She swayed and tottered, and he only just caught her before she fell. He laid her down on the floor and opened the door and window wide. There was a flask of brandy in his portmanteau, laid on the top, designed to be easily accessible in case of an inclement crossing of the Channel. He mixed a tablespoonful of this with a little water, and as she moved, and opened her eyes again, he knelt down on the floor by her, supporting her.

“Take a sip of this, Amy,” he said.

She obeyed him.

“Thank you, my dear,” she said. “I am better. So silly of me.”

“Another sip, then.”

“You want to make me drunk, Lyndhurst,” she said.

Then she smiled: it would be a pity to lose the opportunity for a humorous allusion to what at the time had been so far from humour.

“Really drunk, this time,” she said. “And then you tell Cousin James he was right.”
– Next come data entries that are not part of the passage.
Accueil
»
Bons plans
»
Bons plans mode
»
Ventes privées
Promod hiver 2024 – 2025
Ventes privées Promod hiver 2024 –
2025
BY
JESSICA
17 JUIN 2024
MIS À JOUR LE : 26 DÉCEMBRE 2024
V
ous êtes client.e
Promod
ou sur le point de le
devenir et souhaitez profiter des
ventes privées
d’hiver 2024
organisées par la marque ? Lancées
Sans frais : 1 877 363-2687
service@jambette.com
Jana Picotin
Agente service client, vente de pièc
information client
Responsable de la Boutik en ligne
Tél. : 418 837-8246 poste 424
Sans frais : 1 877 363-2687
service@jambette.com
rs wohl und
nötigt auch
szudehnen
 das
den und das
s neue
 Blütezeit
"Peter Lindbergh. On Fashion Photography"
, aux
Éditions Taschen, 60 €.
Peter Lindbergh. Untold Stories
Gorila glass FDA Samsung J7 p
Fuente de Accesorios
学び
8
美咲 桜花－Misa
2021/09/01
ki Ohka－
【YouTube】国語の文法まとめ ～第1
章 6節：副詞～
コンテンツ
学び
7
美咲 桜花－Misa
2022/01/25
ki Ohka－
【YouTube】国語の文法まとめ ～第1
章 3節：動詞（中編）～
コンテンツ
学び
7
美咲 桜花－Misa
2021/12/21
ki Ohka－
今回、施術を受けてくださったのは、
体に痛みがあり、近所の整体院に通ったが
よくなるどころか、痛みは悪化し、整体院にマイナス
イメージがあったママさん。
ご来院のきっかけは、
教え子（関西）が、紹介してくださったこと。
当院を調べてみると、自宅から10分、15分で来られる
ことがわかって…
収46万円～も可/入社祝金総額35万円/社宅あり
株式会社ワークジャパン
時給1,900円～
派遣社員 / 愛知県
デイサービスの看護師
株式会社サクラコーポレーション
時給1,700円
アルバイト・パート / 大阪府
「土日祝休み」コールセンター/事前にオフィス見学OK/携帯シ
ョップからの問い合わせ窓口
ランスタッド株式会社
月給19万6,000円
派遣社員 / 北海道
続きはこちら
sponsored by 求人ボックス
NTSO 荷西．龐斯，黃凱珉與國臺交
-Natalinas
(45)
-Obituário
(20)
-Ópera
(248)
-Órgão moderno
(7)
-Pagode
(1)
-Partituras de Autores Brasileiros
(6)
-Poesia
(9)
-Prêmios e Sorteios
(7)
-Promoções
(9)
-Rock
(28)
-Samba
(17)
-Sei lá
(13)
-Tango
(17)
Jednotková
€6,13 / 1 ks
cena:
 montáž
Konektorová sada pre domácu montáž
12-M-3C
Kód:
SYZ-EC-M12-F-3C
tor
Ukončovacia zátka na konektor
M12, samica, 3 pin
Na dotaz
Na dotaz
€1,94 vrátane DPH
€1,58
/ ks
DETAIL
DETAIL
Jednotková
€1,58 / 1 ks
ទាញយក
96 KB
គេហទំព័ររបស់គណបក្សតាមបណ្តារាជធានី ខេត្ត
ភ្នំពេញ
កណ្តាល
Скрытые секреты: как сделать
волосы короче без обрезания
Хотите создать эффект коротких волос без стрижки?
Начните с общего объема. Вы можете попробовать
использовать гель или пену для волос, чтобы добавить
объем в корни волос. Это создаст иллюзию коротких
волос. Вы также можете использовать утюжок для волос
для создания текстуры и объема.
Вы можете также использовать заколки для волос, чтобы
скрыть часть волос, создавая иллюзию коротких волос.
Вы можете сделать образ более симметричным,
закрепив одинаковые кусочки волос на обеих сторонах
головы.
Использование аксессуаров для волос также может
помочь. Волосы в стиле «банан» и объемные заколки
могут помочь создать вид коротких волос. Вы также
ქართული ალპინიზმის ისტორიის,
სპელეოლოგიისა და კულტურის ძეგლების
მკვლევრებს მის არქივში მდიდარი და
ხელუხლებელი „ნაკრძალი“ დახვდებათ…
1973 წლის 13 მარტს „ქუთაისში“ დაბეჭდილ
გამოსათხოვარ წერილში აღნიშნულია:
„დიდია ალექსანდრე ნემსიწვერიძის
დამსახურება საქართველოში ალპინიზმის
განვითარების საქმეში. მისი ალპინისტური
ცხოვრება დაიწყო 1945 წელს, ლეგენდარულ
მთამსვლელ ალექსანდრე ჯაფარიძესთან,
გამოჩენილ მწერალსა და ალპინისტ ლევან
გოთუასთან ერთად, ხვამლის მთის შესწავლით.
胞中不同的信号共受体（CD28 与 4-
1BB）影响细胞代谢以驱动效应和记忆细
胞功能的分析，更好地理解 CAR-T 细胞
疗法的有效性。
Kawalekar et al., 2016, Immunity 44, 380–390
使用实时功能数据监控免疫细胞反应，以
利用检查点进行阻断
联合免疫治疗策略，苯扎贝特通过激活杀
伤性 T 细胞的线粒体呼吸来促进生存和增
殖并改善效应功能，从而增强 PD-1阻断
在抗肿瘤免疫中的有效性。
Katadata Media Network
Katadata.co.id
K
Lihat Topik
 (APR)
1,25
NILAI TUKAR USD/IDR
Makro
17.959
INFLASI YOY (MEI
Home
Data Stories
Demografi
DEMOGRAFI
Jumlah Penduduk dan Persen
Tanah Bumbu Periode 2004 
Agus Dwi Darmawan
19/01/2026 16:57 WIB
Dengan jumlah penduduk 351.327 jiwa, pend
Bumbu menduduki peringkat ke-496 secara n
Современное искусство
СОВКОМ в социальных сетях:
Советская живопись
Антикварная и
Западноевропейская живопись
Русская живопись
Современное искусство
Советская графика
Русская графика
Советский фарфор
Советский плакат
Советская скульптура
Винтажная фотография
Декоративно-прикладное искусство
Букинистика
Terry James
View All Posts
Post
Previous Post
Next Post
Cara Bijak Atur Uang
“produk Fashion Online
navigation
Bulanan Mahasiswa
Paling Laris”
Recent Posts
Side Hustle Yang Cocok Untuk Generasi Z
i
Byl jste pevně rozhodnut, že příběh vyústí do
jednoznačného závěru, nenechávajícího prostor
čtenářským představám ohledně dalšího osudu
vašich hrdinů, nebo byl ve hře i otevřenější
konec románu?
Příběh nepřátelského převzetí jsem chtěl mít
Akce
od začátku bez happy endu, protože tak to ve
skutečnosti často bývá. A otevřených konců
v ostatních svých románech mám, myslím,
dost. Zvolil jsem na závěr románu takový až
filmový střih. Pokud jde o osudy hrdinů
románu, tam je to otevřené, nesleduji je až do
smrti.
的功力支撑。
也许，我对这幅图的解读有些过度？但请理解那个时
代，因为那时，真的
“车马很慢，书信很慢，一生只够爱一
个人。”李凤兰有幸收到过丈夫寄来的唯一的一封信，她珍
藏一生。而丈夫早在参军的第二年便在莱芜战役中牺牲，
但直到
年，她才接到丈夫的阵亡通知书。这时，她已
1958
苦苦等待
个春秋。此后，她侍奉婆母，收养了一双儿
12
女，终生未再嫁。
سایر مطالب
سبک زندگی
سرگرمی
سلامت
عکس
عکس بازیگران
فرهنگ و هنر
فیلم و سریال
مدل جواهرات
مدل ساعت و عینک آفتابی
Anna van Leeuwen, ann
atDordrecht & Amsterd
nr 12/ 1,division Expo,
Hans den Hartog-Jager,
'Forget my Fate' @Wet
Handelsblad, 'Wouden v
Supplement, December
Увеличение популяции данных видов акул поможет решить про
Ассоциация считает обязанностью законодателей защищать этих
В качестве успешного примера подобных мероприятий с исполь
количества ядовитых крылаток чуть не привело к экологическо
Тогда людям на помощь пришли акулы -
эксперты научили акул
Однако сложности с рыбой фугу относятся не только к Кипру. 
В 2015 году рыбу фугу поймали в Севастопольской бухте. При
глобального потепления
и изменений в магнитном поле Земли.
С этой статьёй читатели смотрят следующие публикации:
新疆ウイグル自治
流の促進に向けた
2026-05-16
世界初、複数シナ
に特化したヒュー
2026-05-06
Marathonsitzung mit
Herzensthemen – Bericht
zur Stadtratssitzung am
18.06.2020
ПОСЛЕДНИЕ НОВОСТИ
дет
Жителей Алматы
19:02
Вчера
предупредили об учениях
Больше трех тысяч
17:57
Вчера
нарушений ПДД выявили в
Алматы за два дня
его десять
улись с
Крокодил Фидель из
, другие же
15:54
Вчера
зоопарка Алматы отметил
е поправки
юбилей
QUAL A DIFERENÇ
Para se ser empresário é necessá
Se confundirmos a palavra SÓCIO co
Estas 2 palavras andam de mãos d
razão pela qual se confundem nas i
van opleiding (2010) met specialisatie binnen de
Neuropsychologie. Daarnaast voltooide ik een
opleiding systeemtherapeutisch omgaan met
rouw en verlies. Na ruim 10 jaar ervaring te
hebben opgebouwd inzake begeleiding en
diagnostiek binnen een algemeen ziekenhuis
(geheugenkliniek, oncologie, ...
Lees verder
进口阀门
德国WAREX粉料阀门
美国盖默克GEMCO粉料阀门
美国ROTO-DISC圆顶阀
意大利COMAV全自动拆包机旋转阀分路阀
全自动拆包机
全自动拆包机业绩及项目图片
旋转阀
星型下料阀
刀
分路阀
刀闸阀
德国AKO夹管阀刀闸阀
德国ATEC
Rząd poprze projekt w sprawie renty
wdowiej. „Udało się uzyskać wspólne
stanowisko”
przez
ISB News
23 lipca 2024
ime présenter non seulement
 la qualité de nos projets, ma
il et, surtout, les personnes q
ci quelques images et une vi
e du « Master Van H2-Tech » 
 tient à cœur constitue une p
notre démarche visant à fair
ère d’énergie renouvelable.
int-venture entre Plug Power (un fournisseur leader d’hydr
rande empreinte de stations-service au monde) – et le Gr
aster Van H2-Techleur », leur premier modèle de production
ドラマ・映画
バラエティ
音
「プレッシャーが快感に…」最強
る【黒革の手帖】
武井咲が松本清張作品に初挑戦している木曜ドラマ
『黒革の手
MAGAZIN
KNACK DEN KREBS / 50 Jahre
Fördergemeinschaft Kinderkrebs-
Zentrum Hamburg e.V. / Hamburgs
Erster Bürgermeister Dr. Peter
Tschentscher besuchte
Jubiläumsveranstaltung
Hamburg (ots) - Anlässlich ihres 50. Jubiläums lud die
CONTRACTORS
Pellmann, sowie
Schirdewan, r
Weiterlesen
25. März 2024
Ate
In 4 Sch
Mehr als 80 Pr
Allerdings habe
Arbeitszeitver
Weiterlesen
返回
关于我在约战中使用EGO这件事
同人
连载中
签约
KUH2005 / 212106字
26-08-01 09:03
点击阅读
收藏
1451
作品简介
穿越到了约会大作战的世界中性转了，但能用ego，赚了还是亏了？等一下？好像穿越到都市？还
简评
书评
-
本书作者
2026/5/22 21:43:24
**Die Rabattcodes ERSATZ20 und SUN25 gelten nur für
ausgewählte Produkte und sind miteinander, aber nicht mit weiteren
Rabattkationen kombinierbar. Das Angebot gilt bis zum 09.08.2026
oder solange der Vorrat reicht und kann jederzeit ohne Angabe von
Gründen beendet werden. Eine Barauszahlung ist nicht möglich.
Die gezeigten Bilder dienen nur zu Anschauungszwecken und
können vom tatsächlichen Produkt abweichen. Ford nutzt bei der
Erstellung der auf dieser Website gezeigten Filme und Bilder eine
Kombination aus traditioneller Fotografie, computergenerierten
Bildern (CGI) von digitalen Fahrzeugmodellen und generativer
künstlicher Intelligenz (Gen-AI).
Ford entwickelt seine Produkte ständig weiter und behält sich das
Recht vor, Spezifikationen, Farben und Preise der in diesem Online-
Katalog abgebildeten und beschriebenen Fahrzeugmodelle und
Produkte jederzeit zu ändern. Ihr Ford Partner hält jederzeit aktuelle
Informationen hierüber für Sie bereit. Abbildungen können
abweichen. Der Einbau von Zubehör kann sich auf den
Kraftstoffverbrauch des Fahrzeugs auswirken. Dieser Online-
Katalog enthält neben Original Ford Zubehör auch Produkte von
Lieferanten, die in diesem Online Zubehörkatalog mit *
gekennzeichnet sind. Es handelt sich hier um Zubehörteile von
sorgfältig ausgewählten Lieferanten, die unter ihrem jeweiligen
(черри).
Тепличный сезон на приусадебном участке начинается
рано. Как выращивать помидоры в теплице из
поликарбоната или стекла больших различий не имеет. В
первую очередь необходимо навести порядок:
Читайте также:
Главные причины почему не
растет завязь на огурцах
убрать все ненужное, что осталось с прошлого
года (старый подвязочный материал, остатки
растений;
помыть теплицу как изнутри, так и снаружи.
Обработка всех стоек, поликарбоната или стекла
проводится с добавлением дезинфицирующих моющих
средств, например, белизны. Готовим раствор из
She let herself rest longer than was physically necessary in the encircling crook of his arm, and let herself keep her eyes closed, though, if she had been alone, she would most decidedly have opened them. But those first few minutes had somehow to be traversed, and she felt that silence bridged them over better than speech. It was appropriate, too, that his arm should be round her.

“There, I am better,” she said at length. “Let me get up, Lyndhurst. Thank you for looking after me.